Lawmaker to DFA, DTI: Act on new US bill on call centers

A LEGISLATOR on Monday filed a resolution urging the Department of Trade and Industry (DTI) and the Department of Foreign Affairs (DFA) to take immediate diplomatic and trade action in response to the proposed ‘Keep Call Centers in America Act of 2025,’ bill in the US Congress that could endanger the country’s business process outsourcing (BPO) industry and the jobs of over 1.7 million Filipinos.

In House Resolution 386, Cebu Rep. Duke Frasco called on the DTI and DFA-working with the Philippine Economic Zone Authority (Peza), the Board of Investments (BOI), and the Information Technology and Business Process Association of the Philippines (Ibpap)-to undertake immediate diplomatic consultations with US officials to protect the continued operation of US-affiliated BPO companies in the Philippines.

The US bill, filed in Congress as Senate Bill 2495 and House Bill 4954, would require US employers to notify the US Secretary of Labor 120 days before relocating call center operations abroad. It would also publicly name companies that outsource jobs, bar them from receiving federal grants or loans for five years, and allow customers to demand that their service calls be handled only by US-based agents.

Frasco warned that such provisions could significantly disrupt the Philippine outsourcing industry, which employs around 1.7 million Filipinos and generates approximately US$35 billion annually, a large portion of which comes from US clients.

Frasco said that despite the potential economic fallout, the DTI fell short in taking proactive diplomatic or policy steps to defend the Philippines’ interests.

‘While the DTI has expressed readiness to assist the BPO sector, to date, it has not initiated formal talks with U.S. counterparts, convened a unified strategy with Ibpap, Peza, and BOI, or issued a clear and time-bound action plan to protect our BPO workers,’ Frasco added. ‘Given our dependence on the US market, a wait-and-see approach is unacceptable. The livelihoods of millions of Filipino families hang in the balance.’

The Philippine BPO industry is a vital economic driver, generating around US$35 billion annually, with roughly 70 percent of clients coming from the US Cebu, in particular, stands as one of the country’s largest outsourcing hubs outside Metro Manila, hosting major BPO operations in Cebu City, Mandaue, and nearby municipalities. The sector provides stable, high-value employment for tens of thousands of Cebuanos, supporting families and stimulating local businesses across the province.

‘Cebu has become a cornerstone of the country’s outsourcing success,’ Frasco said. ‘Our local communities benefit greatly from the jobs, skills development, and opportunities created by the BPO sector. Any disruption caused by this US legislation would have a direct and painful impact on Cebuano workers and families.’

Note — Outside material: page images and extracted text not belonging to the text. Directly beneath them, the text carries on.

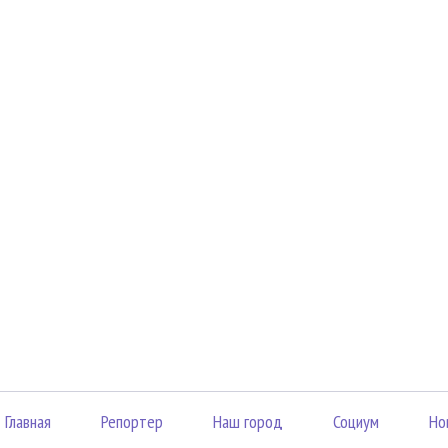
Главная
Репортер
Наш город
Социум
Но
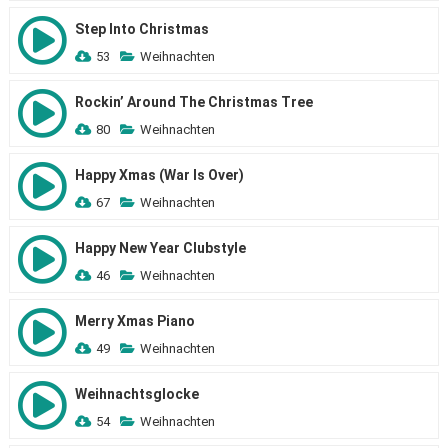
Step Into Christmas
53
Weihnachten
Rockin’ Around The Christmas Tree
80
Weihnachten
Happy Xmas (War Is Over)
67
Weihnachten
Happy New Year Clubstyle
46
Weihnachten
Merry Xmas Piano
49
Weihnachten
Weihnachtsglocke
54
Weihnachten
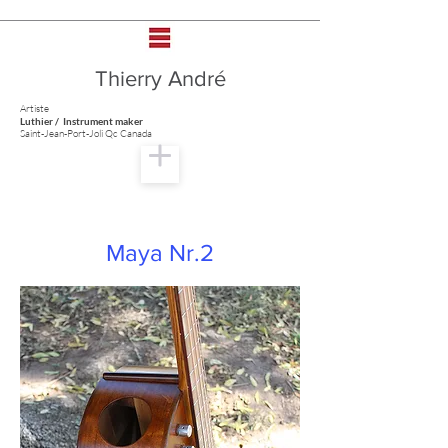
Thierry André
Artiste
Luthier / Instrument maker
Saint-Jean-Port-Joli Qc Canada
Maya Nr.2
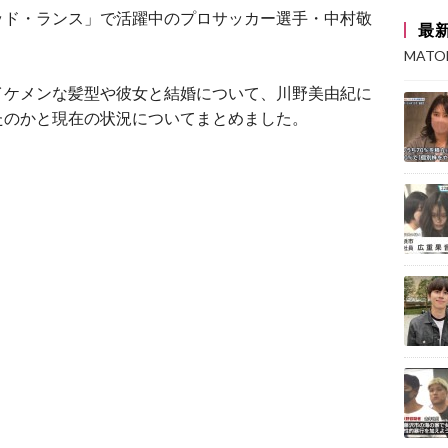
ッド・ランス」で活躍中のプロサッカー選手・中村敬
最
MAT
イケメンな髪型や彼女と結婚について、川野美由紀に
たのかと現在の状況についてまとめました。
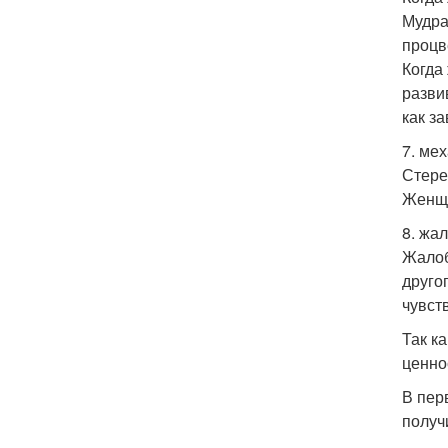
Мудра
процв
Когда
разви
как з
7. ме
Стере
Женщи
8. жа
Жалоб
друго
чувст
Так к
ценно
В пер
получ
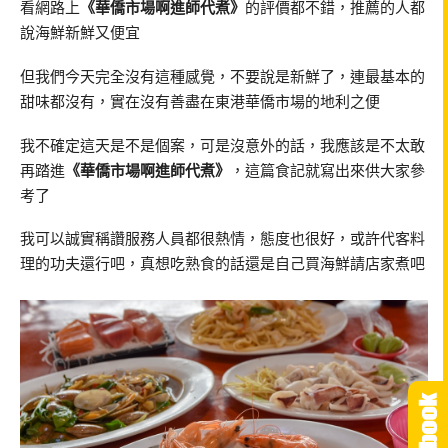
看網路上
《華僑市場啊進師代煮》
的評價都不錯，推薦的人都
說海鮮新鮮又便宜
但我們今天完全沒有這種感覺，不要說是新鮮了，連最基本的
甜味都沒有，實在沒有善盡在東港華僑市場的地利之便
我不確定這天是不是個案，可是沒意外的話，我應該是不太敢
再踏進
《華僑市場啊進師代煮》
，這篇食記就寫出來供大家參
考了
我可以誠實稱讚服務人員都很熱情，態度也很好，或許代客料
理的功夫還行吧，真想吃熟食的話還是自己買海鮮請店家煮吧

The resolution noted that many BPO firms in the Philippines operate under the PEZA and the BOI-both of which are under the supervision of the DTI-and have been major contributors to employment, export services, and digital upskilling efforts in the country.

The resolution further emphasized that the Philippines remains an indispensable, reliable, and strategic partner of the United States in the global services sector, providing a secure and skilled workforce for American companies.

‘The urgency of the situation demands proactive diplomatic action,’ the resolution added. ‘The government must act to protect millions of Filipino jobs and preserve the longstanding economic partnership between the Philippines and the United States.’

‘The DTI must act with urgency and clarity,’ Frasco said. ‘The Philippines has long been a trusted and strategic partner of U.S. companies. It is the responsibility of our government to defend that partnership, protect our workers, and safeguard an industry that sustains the livelihood of countless Filipino families.’